--- Start ---
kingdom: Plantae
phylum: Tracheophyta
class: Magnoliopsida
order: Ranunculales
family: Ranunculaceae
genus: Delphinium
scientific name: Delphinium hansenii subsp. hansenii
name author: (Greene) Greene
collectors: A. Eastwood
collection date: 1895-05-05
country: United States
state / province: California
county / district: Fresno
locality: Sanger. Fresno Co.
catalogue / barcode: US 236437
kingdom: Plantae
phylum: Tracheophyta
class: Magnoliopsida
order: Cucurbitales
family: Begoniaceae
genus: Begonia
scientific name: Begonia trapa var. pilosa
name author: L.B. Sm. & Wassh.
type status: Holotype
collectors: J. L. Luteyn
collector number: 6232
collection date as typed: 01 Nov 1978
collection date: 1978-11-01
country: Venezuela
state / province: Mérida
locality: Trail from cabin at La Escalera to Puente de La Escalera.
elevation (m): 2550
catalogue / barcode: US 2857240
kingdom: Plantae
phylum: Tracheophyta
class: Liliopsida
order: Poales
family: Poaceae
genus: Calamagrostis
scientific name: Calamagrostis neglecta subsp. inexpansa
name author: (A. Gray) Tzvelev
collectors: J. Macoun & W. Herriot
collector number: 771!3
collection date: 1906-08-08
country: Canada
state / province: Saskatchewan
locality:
--- End ---
• _Stated exercise_
Write out every line of the material above, keeping each character unchanged.

• _Result for this exercise_
kingdom: Plantae
phylum: Tracheophyta
class: Magnoliopsida
order: Ranunculales
family: Ranunculaceae
genus: Delphinium
scientific name: Delphinium hansenii subsp. hansenii
name author: (Greene) Greene
collectors: A. Eastwood
collection date: 1895-05-05
country: United States
state / province: California
county / district: Fresno
locality: Sanger. Fresno Co.
catalogue / barcode: US 236437
kingdom: Plantae
phylum: Tracheophyta
class: Magnoliopsida
order: Cucurbitales
family: Begoniaceae
genus: Begonia
scientific name: Begonia trapa var. pilosa
name author: L.B. Sm. & Wassh.
type status: Holotype
collectors: J. L. Luteyn
collector number: 6232
collection date as typed: 01 Nov 1978
collection date: 1978-11-01
country: Venezuela
state / province: Mérida
locality: Trail from cabin at La Escalera to Puente de La Escalera.
elevation (m): 2550
catalogue / barcode: US 2857240
kingdom: Plantae
phylum: Tracheophyta
class: Liliopsida
order: Poales
family: Poaceae
genus: Calamagrostis
scientific name: Calamagrostis neglecta subsp. inexpansa
name author: (A. Gray) Tzvelev
collectors: J. Macoun & W. Herriot
collector number: 771!3
collection date: 1906-08-08
country: Canada
state / province: Saskatchewan
locality:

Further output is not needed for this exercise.